Surfactants for Waterborne Adhesives and Sealants

Posted on 11/29/2017 9:36:50 AM By Deb Bhattacharjee

Surfactants are surface active agents lowering surface tension or interfacial tension between two liquids or between a liquid and a solid. Chemically, these are amphiphilic organic compounds containing hydrophobic groups which are water insoluble, or oil soluble, representing tails and hydrophilic groups which are water soluble or oil-insoluble, representing heads.
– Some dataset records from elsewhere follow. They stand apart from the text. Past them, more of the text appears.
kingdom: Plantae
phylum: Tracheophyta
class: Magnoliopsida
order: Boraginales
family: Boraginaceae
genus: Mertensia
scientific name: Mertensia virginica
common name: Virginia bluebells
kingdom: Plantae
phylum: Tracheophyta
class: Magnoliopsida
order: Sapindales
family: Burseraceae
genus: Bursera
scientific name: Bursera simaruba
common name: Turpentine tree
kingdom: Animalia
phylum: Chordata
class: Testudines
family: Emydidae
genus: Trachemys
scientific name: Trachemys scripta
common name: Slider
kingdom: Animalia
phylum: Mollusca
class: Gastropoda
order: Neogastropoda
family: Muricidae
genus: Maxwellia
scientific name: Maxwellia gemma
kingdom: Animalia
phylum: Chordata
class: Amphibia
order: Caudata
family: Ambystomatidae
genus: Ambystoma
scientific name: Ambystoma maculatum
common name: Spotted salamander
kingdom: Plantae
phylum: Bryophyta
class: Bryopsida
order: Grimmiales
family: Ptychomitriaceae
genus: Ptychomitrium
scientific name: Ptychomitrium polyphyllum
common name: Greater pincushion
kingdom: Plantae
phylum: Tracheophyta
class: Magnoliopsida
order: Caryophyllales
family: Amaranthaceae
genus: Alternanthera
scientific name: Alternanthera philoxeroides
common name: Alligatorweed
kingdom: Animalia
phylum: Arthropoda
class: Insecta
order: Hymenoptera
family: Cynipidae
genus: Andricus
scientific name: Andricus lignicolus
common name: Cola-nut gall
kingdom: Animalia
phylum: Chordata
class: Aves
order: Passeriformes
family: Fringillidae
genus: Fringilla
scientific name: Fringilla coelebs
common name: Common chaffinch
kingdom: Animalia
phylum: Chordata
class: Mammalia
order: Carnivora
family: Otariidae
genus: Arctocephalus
Surfactants impart very critical performance properties in preparation of the waterborne adhesive and sealants and in its end use application properties.  One of the most important role of surfactants is to improve surface wetting by reduction of static or equilibrium surface tension which is relevant when the system is at rest. However, the ability to reduce surface tension under dynamic conditions, like spraying, rolling, brushing or high speed gravure is of great importance in applications where high surface creation rates are utilized. Surfactants also enhance surface coverage while reducing surface defects arising from contamination, difficult surfaces and poor rheology property of certain adhesives.It also protects polymer particles from agglomeration due to external stress like extreme high and low temperature during shipment and storage, high shear during application, etc.Other roles include flow enhancement, dispersion of additives by increased wetting and defoaming capability.

Based on chemical structures, surfactants can be classified into two broad groups. Polar hydrophilic head groups and non-polar hydrophobic tail groups which would make it soluble in polar and non-polar solvents and oil respectively.The relative size, shape and length of the hydrophobic and hydrophilic moieties determine its properties.  For example, hydrophilic groups could be anionic, cationic, amphoteric and non-ionic, whereas the hydrophobic groups are typically comprised of hydrocarbon and fluorocarbon chains and a combination of these or silicone chains.

Anionic surfactants contain negatively charged functional groups at its head, typical examples are sulfate, sulfonate, carboxylate, sulfo-succinate, phosphate esters, etc.  These are commonly used and are relatively inexpensive.  However, these are sensitive to electrolytes and pH changes.  Cationic surfactants have inferior emulsion stabilization efficiency and are less commonly used in adhesives formulation.  Like anionic surfactants, these are also sensitive to electrolytes and pH changes. Amphoteric surfactants contain both cationic and anionic centers attached to the same molecule. Nonionic surfactants are mostly polyethylene glycol ethers.   It could also be block copolymers of polyethylene and polypropylene or polybutylene glycol ethers.They are commonly used in adhesive formulation, though rarely used in emulsion polymerization due to inferior efficiency in creating stable emulsion.  These are less sensitive to electrolyte and pH changes and are usually utilized in combination with anionic surfactants to provide a complimentary method of colloidal stabilization. HLB (hydrophile-lipophile balance) is an important selection criteria in forming stable emulsions.

So far, we have talked about commonly used small molecules which act as surfactants.  Now, we would switch gear to discuss how a few specifically designed small molecules could be incorporated in larger polymer like polyurethane backbone to allow them to form a stable colloidal dispersion.

Dimethylolpropionic acid (DMPA) and tertiary amine diols are incorporated in polyurethane backbone by reacting with isocyanates.  DMPA has very poor solubility in polyols, thus requiring solvents in PU dispersion manufacturing process.  It is then neutralized with tertiary amines leading to stable dispersion at pH >8.  At lower pH, it leads to coagulation. The added advantage of this approach is that the carboxylic acid group can be available for further crosslinking with epoxy, carbodiimide, etc.  Dihydroxy and diamino sulfonates, when incorporated in polyurethane prepolymer, offer alternate method of stabilization of polyurethane dispersion at lower pH and formulation flexibility.  There is a very different, relatively new, continuous mechanical dispersion process using high shear to stabilize finely formed prepolymer droplets.  Advantages of this process include the utilization of highly reactive aromatic isocyanate, it is solvent free, and it leads to high solids, 45 to 55 wt.% solids, polyurethane dispersions.  This knowledge can be utilized to form other high solids polymer dispersions like polyolefin dispersion or hybrid composite dispersions including PU/acrylates.

All the advantages surfactants bring in adhesive formulation do not come without some drawbacks or disadvantages.  One of the major issues come with the water sensitivity of the resulting adhesive through ionic or ethylene oxide polar groups.Some external surfactants could migrate to the interface leading to the loss in adhesive strength.Many common surfactants work fine in static environment but perform poorly in offering stabilization of latex particle in more dynamic situation, like high speed application.  These lead to new opportunities in surfactant development which are environmentally friendly, biodegradable and reactive or polymerizable surfactants, especially in emulsion polymerization.